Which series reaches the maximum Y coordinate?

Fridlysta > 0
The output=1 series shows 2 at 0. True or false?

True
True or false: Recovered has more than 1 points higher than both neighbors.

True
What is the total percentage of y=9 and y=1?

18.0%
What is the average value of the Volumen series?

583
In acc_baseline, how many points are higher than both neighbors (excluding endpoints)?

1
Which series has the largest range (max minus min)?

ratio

...

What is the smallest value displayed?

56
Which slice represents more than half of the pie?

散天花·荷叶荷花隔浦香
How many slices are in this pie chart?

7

- What to produce -
Extract each line of the records that contains the word "many". Matching is case-sensitive.

- Written solution -
In acc_baseline, how many points are higher than both neighbors (excluding endpoints)?
How many slices are in this pie chart?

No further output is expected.